Lemon Cake & Lemon Cake Truffles {Grain-Free, Paleo, Gluten-Free, Cane-Sugar-Free, Dairy-Free}

Lemon Cake Truffles

Lemon Cake Truffles

Oh my! These little bites of lemony goodness and such a delight! The cake, itself, if very easy to throw together, and can certainly be enjoyed on it’s own. Actually, it would be wonderful for breakfast with a cup or organic tea, or as an afternoon snack. It’s a pretty dreamy treat!

There are so many almond flour recipes out there, I decided to change it up a bit on this one. One of our family’s favorite nuts is the cashew. We love the creamy texture and the mildly sweet flavor. So, for this lemon cake, I decided to use Cashew Meal. It turned out with a beautiful crumble, I think!

Grain-Free Lemon Cake

2 1/2 cups cashew meal
1 teaspoon Real Salt
1/2 teaspoon baking soda
3/4 cups cup raw organic honey
1/4 cup liquid measure virgin coconut oil + more for oiling pan
Juice and zest of 1 organic lemon
3 pastured chicken eggs
2 teaspoons organic lemon extract

Preheat oven to 350 degrees {Fahrenheit}

In a large bowl, whisk together your dry ingredients {the cashew meal, salt,  & baking soda}.  Make a well into the center of the bowl and add to it the remaining liquid ingredients and lemon zest. Give it all a stir to combine.

Oil a loaf pan or a square baking dish with coconut oil. Pour your batter into the oiled pan and give it a spread with the back of your spoon or a spatula to even everything out.

Bake at 350 degrees for 40 minutes. This is definitely one of those cakes that you can “smell” when it is done. To the look, it will have a nice brown color and should not have any liquid seen on a toothpick inserted into the center {although it may carry out some crumbs with it}. Remove from the oven and cool as long as you can before sneaking a little sliver to taste. {I am guessing I am not the only one who does this ;)}

~For the Cake Truffles ~

You will need: 1 prepared Grain-Free Lemon Cake from above ~plus~ The following lemon glaze:

Lemon Glaze: 1/2 cup tapioca flour 1 tablespoon arrowroot powder 5 tablespoons organic grade B maple syrup 1 teaspoon organic lemon extract 1 teaspoon lemon zest

Simply blend all ingredients together in your blender. Can be stored in the fridge. Makes a great glaze for cookies or bars, and makes the perfect “glue” for these delicious lemon truffles!!

Preheat the 350 degrees if you haven’t already.

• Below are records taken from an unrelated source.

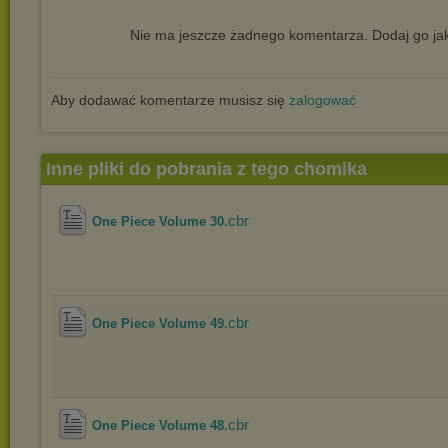
Nie ma jeszcze żadnego komentarza. Dodaj go jak
Aby dodawać komentarze musisz się
zalogować
Inne pliki do pobrania z tego chomika
.cbr
One Piece Volume 30
.cbr
One Piece Volume 49
.cbr
One Piece Volume 48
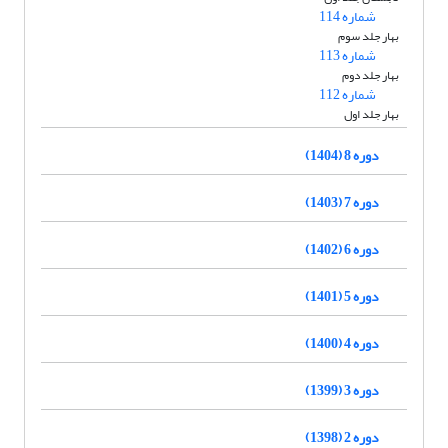
شماره 114
بهار جلد سوم
شماره 113
بهار جلد دوم
شماره 112
بهار جلد اول
دوره 8 (1404)
دوره 7 (1403)
دوره 6 (1402)
دوره 5 (1401)
دوره 4 (1400)
دوره 3 (1399)
دوره 2 (1398)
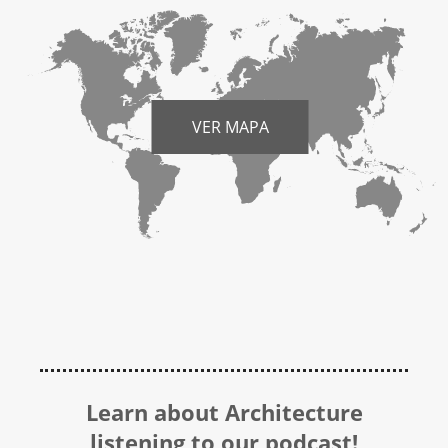
VER MAPA
Learn about Architecture
listening to our podcast!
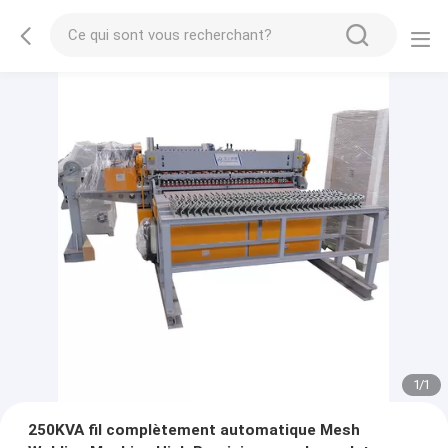
1
/
1
250KVA fil complètement automatique Mesh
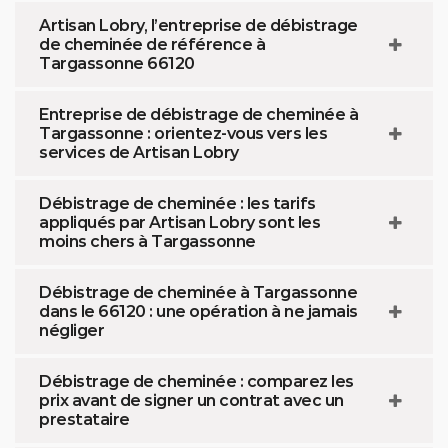
Artisan Lobry, l’entreprise de débistrage
de cheminée de référence à
Targassonne 66120
Entreprise de débistrage de cheminée à
Targassonne : orientez-vous vers les
services de Artisan Lobry
Débistrage de cheminée : les tarifs
appliqués par Artisan Lobry sont les
moins chers à Targassonne
Débistrage de cheminée à Targassonne
dans le 66120 : une opération à ne jamais
négliger
Débistrage de cheminée : comparez les
prix avant de signer un contrat avec un
prestataire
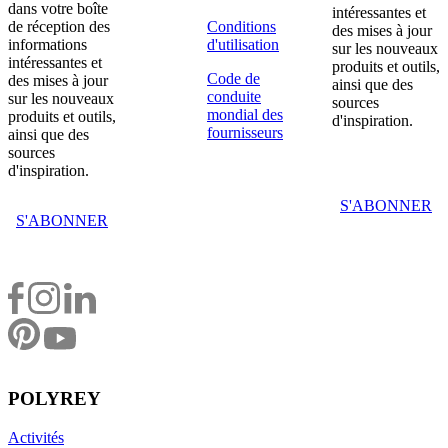
dans votre boîte
intéressantes et
de réception des
Conditions
des mises à jour
informations
d'utilisation
sur les nouveaux
intéressantes et
produits et outils,
Code de
des mises à jour
ainsi que des
conduite
sur les nouveaux
sources
mondial des
produits et outils,
d'inspiration.
fournisseurs
ainsi que des
sources
d'inspiration.
S'ABONNER
S'ABONNER
POLYREY
Activités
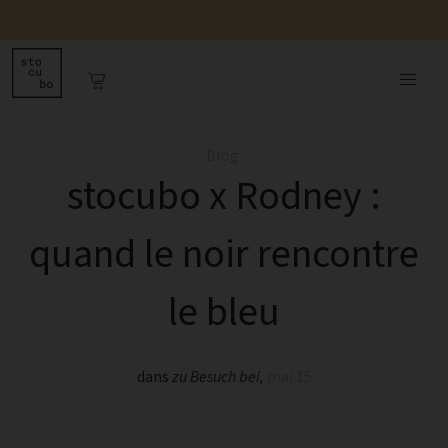
Blog
stocubo x Rodney :
quand le noir rencontre
le bleu
dans
zu Besuch bei
,
mai 15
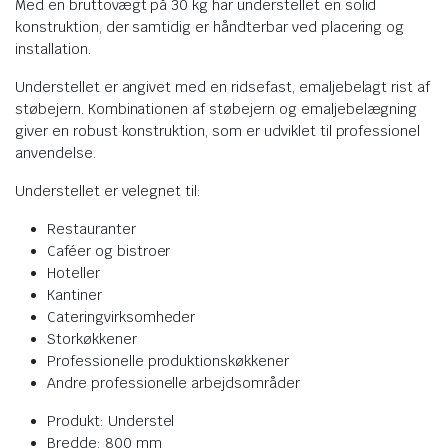
Med en bruttovægt på 30 kg har understellet en solid
konstruktion, der samtidig er håndterbar ved placering og
installation.
Understellet er angivet med en ridsefast, emaljebelagt rist af
støbejern. Kombinationen af støbejern og emaljebelægning
giver en robust konstruktion, som er udviklet til professionel
anvendelse.
Understellet er velegnet til:
Restauranter
Caféer og bistroer
Hoteller
Kantiner
Cateringvirksomheder
Storkøkkener
Professionelle produktionskøkkener
Andre professionelle arbejdsområder
Produkt: Understel
Bredde: 800 mm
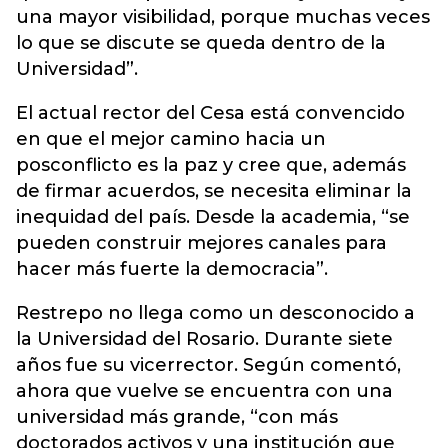
una mayor visibilidad, porque muchas veces
lo que se discute se queda dentro de la
Universidad”.
El actual rector del Cesa está convencido
en que el mejor camino hacia un
posconflicto es la paz y cree que, además
de firmar acuerdos, se necesita eliminar la
inequidad del país. Desde la academia, “se
pueden construir mejores canales para
hacer más fuerte la democracia”.
Restrepo no llega como un desconocido a
la Universidad del Rosario. Durante siete
años fue su vicerrector. Según comentó,
ahora que vuelve se encuentra con una
universidad más grande, “con más
doctorados activos y una institución que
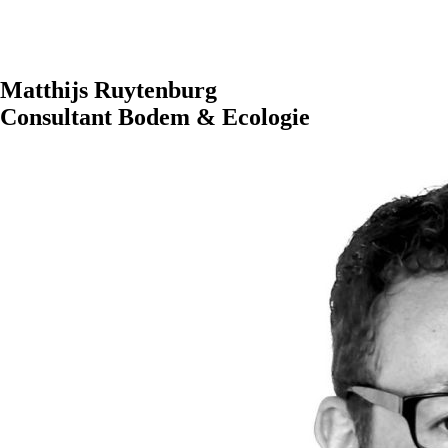
Matthijs Ruytenburg
Consultant Bodem & Ecologie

Crumble your cake in a large bowl. Stir in about 3 tablespoons of your lemon glaze. Now, Using a tablespoon (#70) scooper, pack the scooper full of the crumb mixture, pulling up against the side of your bowl to really pack it in. Pull the trigger to drop your scoop onto a parchment lined baking sheet. Simply reshape the top of your truffle if the scoop has been too rough on it. It should be a nice, tight little mound of sticky lemon crumb. Keep lining these mounds up on your parchment-lined baking sheet. They can be placed fairly close together, as no rising will occur at this point.

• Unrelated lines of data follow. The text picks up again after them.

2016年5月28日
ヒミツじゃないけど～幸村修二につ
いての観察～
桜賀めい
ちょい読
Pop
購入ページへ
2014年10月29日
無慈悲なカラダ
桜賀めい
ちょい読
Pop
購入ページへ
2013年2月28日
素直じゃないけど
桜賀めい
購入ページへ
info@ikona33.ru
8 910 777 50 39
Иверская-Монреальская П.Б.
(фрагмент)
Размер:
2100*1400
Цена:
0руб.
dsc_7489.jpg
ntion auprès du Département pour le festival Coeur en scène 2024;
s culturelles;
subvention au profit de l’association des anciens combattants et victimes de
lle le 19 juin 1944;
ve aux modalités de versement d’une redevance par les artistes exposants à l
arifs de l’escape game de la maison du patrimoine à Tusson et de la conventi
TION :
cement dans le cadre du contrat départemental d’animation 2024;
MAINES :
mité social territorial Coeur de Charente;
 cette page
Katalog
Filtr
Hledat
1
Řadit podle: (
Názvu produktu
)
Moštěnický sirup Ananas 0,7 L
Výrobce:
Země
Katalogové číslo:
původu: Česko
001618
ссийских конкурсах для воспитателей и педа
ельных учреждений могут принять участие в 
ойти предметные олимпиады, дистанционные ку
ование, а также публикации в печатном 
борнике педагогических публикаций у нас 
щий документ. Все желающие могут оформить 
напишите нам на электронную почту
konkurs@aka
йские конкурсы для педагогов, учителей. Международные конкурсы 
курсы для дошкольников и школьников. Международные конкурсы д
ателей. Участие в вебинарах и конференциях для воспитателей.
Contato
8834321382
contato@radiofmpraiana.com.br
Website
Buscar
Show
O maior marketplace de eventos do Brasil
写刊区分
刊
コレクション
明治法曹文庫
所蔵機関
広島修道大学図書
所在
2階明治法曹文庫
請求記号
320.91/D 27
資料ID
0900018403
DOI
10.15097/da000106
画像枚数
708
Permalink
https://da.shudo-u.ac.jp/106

Bake the truffles for 6 minutes.

Remove from oven and let cool for 10-15 minutes. Now, using a piping bag with the smallest piping tip, usually used fro writing {or, honestly, most of the time I just grab a zip-top sandwich bag and snip off the corner}. Drizzle a zip-zag line across the top of each truffle as the finishing touch.

The taste of these lemon cake truffles is perfection for me. The healthy fats from the nuts and coconut oil and the sweet, lemony flavor really remind me of my mom’s lemon bundt cake she made a lot when we were growing up. There’s truly nothing better than turning a nostalgic {unhealthy} treat into a copy-cat recipe that meets all of our dietary restrictions in a delicious way!

Hope you enjoy, they sounds like a lot of steps, but honestly, they are not difficult to make!